8. Trends and economic impact of engagement
Global engagement has dropped to the 2019 levels: only 21% of employees are engaged in 2024, with productivity losses of $438 billion.
For example, results in the U.S.: 31% engaged, the lowest in the last ten years, with 8 million fewer engaged employees since 2020.
In Europe, the engagement rate (13%) is alarmingly low and signals that the region is under special pressure in terms of motivation and productivity.
BrankoS insight: Don’t just work on cultural transformation — work on economic recovery as well.
9. How to correctly measure employee engagement
- Combine surveys, interviews, and focus groups.
- Repeat measurements over time, not just once a year.
- Monitor behaviors – initiative, improvements, peer feedback.
- Segment results by team, seniority, and generation.
- Ensure psychological safety.
BrankoS final insight: Engagement is not just a number in a report.
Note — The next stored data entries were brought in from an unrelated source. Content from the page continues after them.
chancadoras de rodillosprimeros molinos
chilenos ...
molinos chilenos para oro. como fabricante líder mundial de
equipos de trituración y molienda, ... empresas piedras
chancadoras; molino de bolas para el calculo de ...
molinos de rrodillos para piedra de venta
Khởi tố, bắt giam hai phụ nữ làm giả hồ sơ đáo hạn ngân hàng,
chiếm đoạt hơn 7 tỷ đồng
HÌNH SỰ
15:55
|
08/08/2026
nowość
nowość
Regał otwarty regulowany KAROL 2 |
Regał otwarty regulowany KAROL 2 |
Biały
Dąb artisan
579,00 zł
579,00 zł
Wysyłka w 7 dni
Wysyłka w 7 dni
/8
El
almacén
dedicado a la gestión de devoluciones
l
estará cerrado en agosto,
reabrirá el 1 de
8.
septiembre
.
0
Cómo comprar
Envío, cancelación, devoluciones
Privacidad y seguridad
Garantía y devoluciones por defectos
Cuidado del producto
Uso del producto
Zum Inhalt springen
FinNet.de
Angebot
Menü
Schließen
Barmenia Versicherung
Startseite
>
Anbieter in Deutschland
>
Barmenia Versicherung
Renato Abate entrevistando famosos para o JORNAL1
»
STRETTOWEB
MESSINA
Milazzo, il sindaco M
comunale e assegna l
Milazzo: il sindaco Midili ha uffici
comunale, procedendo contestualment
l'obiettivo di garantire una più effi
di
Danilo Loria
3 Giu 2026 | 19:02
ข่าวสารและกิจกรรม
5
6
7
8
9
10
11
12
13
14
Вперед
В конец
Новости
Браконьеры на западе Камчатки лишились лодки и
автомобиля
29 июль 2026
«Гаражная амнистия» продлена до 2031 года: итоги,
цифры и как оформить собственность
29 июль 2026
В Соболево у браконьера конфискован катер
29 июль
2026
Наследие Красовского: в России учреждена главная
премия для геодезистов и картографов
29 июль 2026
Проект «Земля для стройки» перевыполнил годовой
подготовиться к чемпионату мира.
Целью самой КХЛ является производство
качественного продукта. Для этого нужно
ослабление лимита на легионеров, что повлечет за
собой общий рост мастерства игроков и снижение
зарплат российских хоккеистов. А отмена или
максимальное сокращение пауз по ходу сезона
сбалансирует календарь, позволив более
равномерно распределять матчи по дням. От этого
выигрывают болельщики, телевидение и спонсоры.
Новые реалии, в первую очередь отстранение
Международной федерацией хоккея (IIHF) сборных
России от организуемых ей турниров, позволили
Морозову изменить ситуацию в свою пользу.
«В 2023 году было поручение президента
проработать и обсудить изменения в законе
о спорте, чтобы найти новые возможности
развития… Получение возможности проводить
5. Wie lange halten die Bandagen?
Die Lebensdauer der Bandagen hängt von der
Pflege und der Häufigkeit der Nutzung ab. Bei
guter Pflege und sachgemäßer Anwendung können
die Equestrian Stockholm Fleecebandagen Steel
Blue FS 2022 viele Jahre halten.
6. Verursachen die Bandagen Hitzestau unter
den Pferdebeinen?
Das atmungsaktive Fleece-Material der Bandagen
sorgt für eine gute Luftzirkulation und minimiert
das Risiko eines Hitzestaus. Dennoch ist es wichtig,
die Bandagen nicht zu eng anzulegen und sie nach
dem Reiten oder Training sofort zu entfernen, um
It is the pulse of the organization. If you only measure comfort, you see the surface. If you measure engagement, you see the strength of the future. For employees to thrive — they need both.
Maybe following exercise can be useful to managers and/or HR.

🧭 Exercise: “Mapping the True Pulse of Engagement”
Goal: For managers and team members to jointly identify the difference between “satisfaction” and “engagement,” as well as the key factors that influence their current motivation and initiative.
Steps:
- Preparation (5 minutes)
The facilitator (HR or manager) distributes a copy of the article or a summary with the key points.
On a board (or in an online tool like Miro or MURAL), draw two columns:
- Satisfaction
- Engagement
- Group work – Identifying factors (10 minutes)
Each team member writes down (on sticky notes or digital notes):
- 3 things that make them satisfied at work.
- 3 things that motivate them to go the extra mile.
Examples:
- Satisfaction → flexible work hours, office location, benefits.
- Engagement → sense of purpose in work, recognition for contribution, opportunities for growth.
- Group discussion (10 minutes)
Discuss the following questions:
- Which factors from the “engagement” column are repeated by several team members?
- Are there factors the organization is ignoring or not measuring?
- What can we implement in the next 30 days to boost engagement?
- Conclusions and action plan (5 minutes)
The team creates 2–3 micro-actions that can be implemented quickly.
Examples:
- Organize an internal workshop on the purpose and vision of the team.
- Increase peer-to-peer recognition using Slack or Teams channels.
- Start short “pulse” check-in meetings at the end of the week.